*Your task:* Print exactly what appears from the line containing "right front paw: (212, 256)" through the final line of the data below, pictures excluded.

(Images with keypoint coordinates)
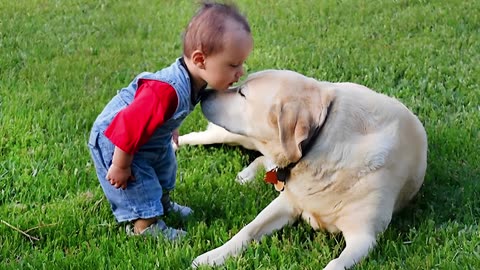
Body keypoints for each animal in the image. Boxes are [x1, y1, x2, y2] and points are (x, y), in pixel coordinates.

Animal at [188, 70, 428, 270]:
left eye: (242, 93)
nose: (205, 92)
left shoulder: (364, 236)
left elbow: (335, 264)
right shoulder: (286, 203)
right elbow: (247, 229)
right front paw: (212, 256)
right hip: (232, 136)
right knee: (197, 137)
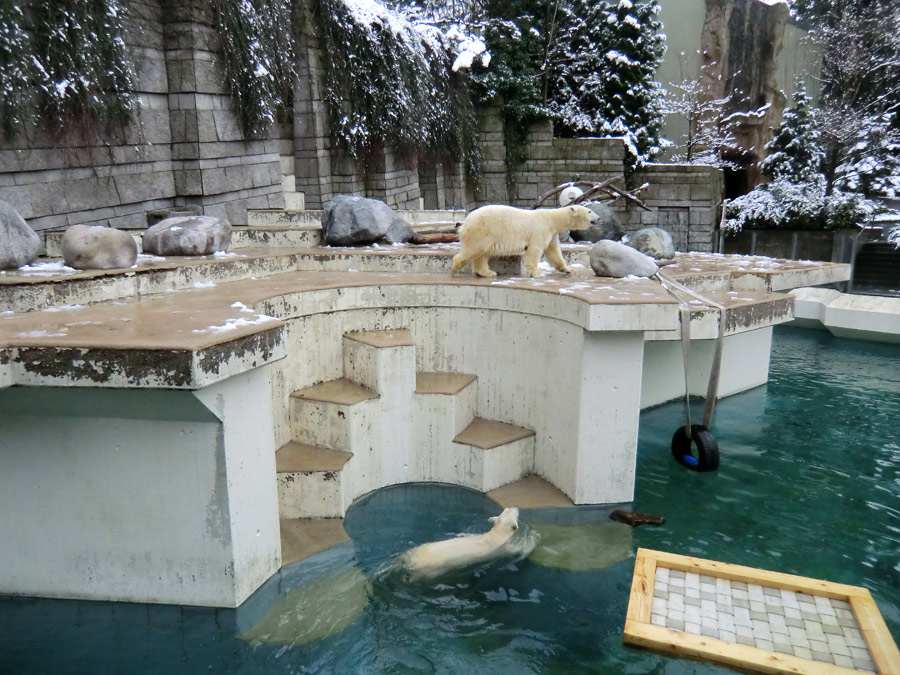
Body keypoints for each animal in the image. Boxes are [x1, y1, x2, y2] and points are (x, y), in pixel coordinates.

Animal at [448, 203, 596, 278]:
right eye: (589, 211)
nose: (598, 218)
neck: (552, 219)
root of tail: (465, 223)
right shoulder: (540, 229)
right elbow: (535, 249)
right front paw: (537, 273)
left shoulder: (552, 234)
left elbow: (553, 252)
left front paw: (567, 269)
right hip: (482, 230)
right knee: (474, 250)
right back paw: (455, 269)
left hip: (486, 234)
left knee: (482, 254)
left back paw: (488, 273)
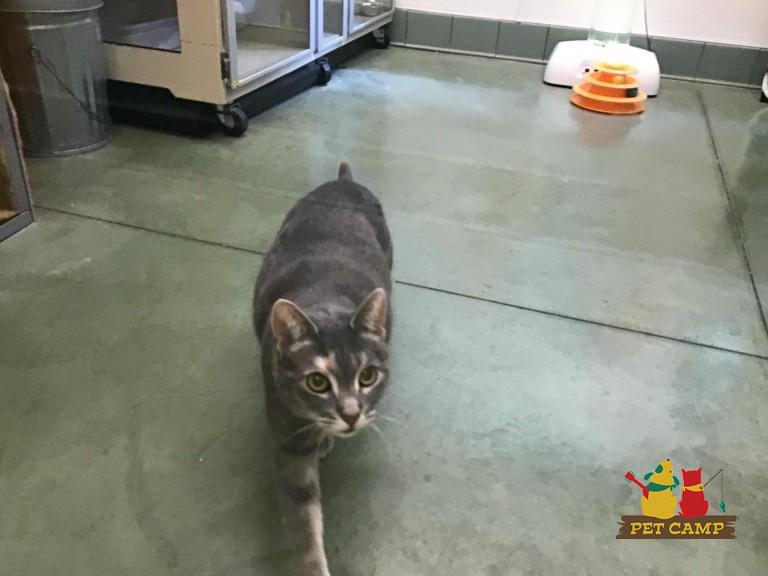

*Reply:*
right front paw: (212, 256)
right hip: (232, 136)
right knee: (197, 137)
Body keypoints for each animal in the image. Boxes are [x1, y1, x2, y2] and points are (x, y), in pixel coordinates.

Animal at [448, 203, 596, 278]:
right eye: (589, 211)
nose: (598, 218)
neck: (552, 219)
root of tail: (465, 223)
right shoulder: (540, 229)
right elbow: (535, 249)
right front paw: (537, 273)
left shoulder: (552, 234)
left elbow: (553, 252)
left front paw: (567, 269)
right hip: (482, 230)
right knee: (474, 250)
right back paw: (455, 269)
left hip: (486, 234)
left knee: (482, 254)
left back paw: (488, 273)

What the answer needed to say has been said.